The Fund can be divided into two parts: Revenue Account and Capital Account. The revenue account deals with proceeds of taxation and other receipts classified as revenue while the capital account deals with expenditure incurred either in the form of increasing concrete assets or reducing liabilities.
Certain expenses like salaries and allowances of government officials are also charged from this fund. It includes the salaries and allowances of the President, Speaker and Deputy Speaker of the Lok Sabha, Chairman and Deputy Chairman of the Rajya Sabha, Judges of the High Court and Supreme Court, etc.
Contingency Fund of India:
The Contingency Fund of India Act 1950 introduced and enacted the Contingency Fund of India.
- It is vested under Article 267 (1) of the Indian Constitution.
- This fund is reserved to encounter emergencies and unplanned expenditures, its nature is imprest.
- This fund can be operated by executive action, it does not require prior parliamentary approval to withdraw money from this fund.
- The fund is controlled by the President of India, he can make effective use of the fund to meet unprecedented circumstances. The fund is maintained by the Finance Secretary (Department of Economic Affairs) on behalf of the President.
- The Fund can be increased through a Financial Bill when the Parliament is in session or through an Ordinance if the House is not in session and the situation demands a change.
- The government enhanced the Contingency Fund of India from Rs 500 crores to Rs 30,000 crores through the Financial Bill 2021.
- The amount withdrawn from the Contingency Fund of India is returned to the fund to keep the corpus of the fund intact. This amount used to fill in the deficit is charged from the Consolidated Fund of India which requires prior Parliamentary approval to prevent any misuse of funds from the Contingency Fund of India.
- Withdrawal from this fund requires the approval of the Secretary of the Department of Economic Affairs. While increasing the corpus of the fund last year, the government has also conferred more powers to the Expenditure Secretary in dealing with this fund. An amount equivalent to 40% of the corpus has been placed at the disposal of the Expenditure Secretary any amount exceeding this would require the approval of the Expenditure Secretary and Economic Affairs Secretary.

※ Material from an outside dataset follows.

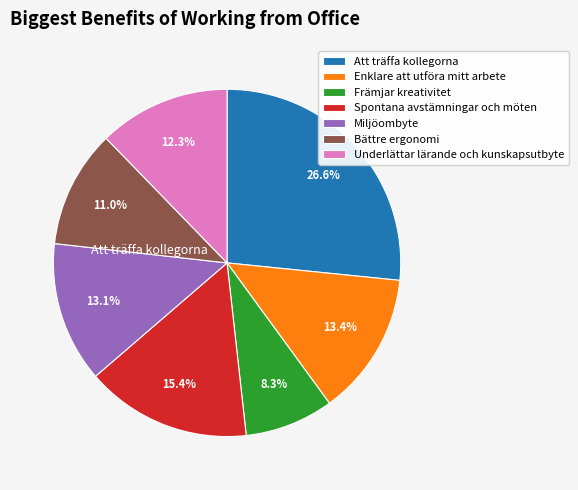

To the nearest percent, what is the difference between the largest and smallest slice percentages?

18%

- The amount of the Contingency Fund varies across states and the amount is decided by the state legislatures.
Public Accounts Fund:
Article 266(2) of the Indian Constitution constitutes the Public Accounts Fund of India. All types of public money are covered under the arena of this fund, except for those covered by the Consolidated Fund of India. The Government of India performs the role of a banker in the transactions associated with this fund.
The Public Accounts Fund gets its fund from:
- The savings account in the bank of the various ministries and departments.
- The money earned by the Government of India through disinvestment, National Investment Fund.
- The National Small Savings Fund and the Defence Fund.
- The National Calamity and Contingency Fund are reserved for disaster management.
- Provident Funds and all other similar types of funds.
Public Accounts Fund do not require Parliamentary appropriation, they are operated through executive action as these funds do not belong to the government and they have to be paid back to the rightful owners. These payments are like banking transactions. Every state can have its account. Every expenditure incurred under the Public Accounts Fund is audited by the Comptroller and Auditor General of India, to prevent misallocation of funds.
All the three funds together constitute the account of the Government of India. Each of them has been designated to serve a purpose thereby enhancing the administration and well-being of the citizens of the country. The Constitution of India has laid down effective checks and prior approvals to prevent the misuse of funds and to ensure just and potent utilization of the funds, thereby elevating the quality of Indian democracy.